• [SELECTED TEXT]
◇ ◇ ◇ ◇

In past blogs, I have spoken about the way in which medical research is done. Very simply, one identifies two equivalent groups of patients. One group is given a placebo [non-active] treatment, and the other group is given the actual treatment being studied. This sounds rather simple, but in real life, this type of research involves many steps and can easily cost tens of millions to hundreds of millions of dollars to complete, depending on what specific treatment is being studied. Also, there are serious limitations on what types of studies can be done, because we cannot do human experimentation. For example, we can’t withhold a life-saving medication in order to see if a new treatment is really effective.

Another problem with modern-day research is that we have come to the realization that people’s physiology is sufficiently different, one from the other, such that population studies on hundreds to tens of thousands of patients, may in fact totally miss important findings. If a medication works very well on people who have a specific gene mutation, this critical finding could easily be lost in mountains of data that come out of large studies that include patients with a whole range of genetic codings.

None of these variations in genetic codes makes a person ill. But they will have a direct effect on how these individuals respond to specific medications. So until we are effectively doing a full genetic screen on every person undergoing treatment, we may never find better treatments for specific groups of patients. I can tell you  that this single realization is extremely disheartening. This realization can also explain how one study can find significantly different results in comparison to another study, especially if it is done in a geographically distant population [which often also possesses significant differences in genetic codes].

Very interestingly, we are at a point in history when the “quantified self” is already a term being readily passed around. These days, a watch that only tells time seems antiquated. There is a growing expectation that any wearable should also have some sensing capability. This explains the expected explosion in medical information that is coming at us in a matter of years. Entire infrastructures have already been created that will be able to handle the input of the constant monitoring of millions of people. These infrastructures are not yet ready to handle such an influx of information from billions of people. But within a few years, this too will be a possibility.

In the near future, we will practically have moment by moment health information  about millions of people. One question that comes to mind is if such  information can be used for research. For example, many people may choose not to take a certain medication [like for high cholesterol] even though their doctor recommends it. In the near future, it will be possible to compare all those patients who do not take the recommended medication versus those who do take it. The assumption is that there isn’t some basic physiological factor that causes one person to agree to take the medication versus not to.

◇ ◇ ◇ ◇

• [DATA SUPPLIED]
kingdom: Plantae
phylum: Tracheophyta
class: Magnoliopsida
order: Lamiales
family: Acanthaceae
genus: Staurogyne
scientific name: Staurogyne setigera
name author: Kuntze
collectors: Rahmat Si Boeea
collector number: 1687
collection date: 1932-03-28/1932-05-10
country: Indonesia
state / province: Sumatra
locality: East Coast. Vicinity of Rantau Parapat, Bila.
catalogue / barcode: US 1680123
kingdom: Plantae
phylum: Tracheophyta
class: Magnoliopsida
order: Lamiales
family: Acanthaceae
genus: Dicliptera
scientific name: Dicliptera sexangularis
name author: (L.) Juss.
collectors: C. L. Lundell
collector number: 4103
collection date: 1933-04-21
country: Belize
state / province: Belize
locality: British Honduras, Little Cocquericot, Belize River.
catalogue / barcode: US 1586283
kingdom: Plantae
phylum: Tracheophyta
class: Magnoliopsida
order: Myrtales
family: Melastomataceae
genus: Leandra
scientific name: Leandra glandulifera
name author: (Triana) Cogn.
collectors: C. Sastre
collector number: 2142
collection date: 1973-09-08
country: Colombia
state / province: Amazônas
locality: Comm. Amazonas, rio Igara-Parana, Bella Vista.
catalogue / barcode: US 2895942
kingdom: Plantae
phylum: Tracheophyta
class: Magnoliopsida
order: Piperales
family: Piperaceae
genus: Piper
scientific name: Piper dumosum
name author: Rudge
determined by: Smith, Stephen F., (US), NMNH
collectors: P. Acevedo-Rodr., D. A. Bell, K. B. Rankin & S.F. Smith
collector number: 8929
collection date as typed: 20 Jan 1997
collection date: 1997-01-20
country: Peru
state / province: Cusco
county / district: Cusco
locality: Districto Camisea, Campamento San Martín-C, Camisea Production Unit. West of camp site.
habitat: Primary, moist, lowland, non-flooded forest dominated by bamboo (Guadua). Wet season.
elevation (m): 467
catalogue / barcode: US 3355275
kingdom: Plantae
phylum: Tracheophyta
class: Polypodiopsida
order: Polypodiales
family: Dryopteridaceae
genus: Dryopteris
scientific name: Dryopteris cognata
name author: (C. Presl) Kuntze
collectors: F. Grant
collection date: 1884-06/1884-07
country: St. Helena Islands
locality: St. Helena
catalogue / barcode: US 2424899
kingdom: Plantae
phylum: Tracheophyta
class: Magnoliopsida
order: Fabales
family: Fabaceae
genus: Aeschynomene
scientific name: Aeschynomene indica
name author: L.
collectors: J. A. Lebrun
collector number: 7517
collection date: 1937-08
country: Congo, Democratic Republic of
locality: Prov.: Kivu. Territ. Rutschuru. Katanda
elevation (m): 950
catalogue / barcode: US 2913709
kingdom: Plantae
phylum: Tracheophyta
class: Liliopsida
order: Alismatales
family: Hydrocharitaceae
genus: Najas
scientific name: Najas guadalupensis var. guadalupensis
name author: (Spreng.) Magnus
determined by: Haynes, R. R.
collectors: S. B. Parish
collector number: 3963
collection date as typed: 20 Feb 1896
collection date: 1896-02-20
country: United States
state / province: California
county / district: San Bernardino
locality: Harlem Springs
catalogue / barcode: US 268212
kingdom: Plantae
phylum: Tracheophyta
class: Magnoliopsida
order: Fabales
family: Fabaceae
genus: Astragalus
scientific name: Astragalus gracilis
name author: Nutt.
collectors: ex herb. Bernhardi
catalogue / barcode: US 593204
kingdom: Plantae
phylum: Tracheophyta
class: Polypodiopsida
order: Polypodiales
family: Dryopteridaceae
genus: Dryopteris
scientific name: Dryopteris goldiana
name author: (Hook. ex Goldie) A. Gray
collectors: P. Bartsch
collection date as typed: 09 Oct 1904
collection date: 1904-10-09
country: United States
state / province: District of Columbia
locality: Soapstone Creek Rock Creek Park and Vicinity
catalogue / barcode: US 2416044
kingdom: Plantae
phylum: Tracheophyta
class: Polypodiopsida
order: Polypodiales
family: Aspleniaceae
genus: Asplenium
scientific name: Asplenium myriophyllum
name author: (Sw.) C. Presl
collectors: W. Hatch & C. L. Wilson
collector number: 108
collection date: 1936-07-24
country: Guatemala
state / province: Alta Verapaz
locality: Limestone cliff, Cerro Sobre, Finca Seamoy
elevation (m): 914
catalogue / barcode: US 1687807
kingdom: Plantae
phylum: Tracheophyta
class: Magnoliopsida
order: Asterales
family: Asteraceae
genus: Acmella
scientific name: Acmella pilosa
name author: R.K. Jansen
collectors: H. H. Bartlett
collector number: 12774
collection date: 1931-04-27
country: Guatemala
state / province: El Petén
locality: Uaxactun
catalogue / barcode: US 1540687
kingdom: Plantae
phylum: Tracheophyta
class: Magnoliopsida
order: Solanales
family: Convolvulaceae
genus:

◇ ◇ ◇ ◇

• [YOUR TASK] Please condense the paragraph of the blog post that begins "Very interestingly, we are at a point in history" into a short list that keeps its main facts. The lines have no role in this work.

• [ANSWER FOR THE TASK]
- "Quantified self" is already a widely used term.
- A watch that only tells time now seems antiquated, and people increasingly expect any wearable to have sensing capability.
- This explains the expected explosion in medical information within a few years.
- Infrastructures already exist to handle constant monitoring of millions of people.
- They cannot yet handle information from billions of people, but that should be possible within a few years.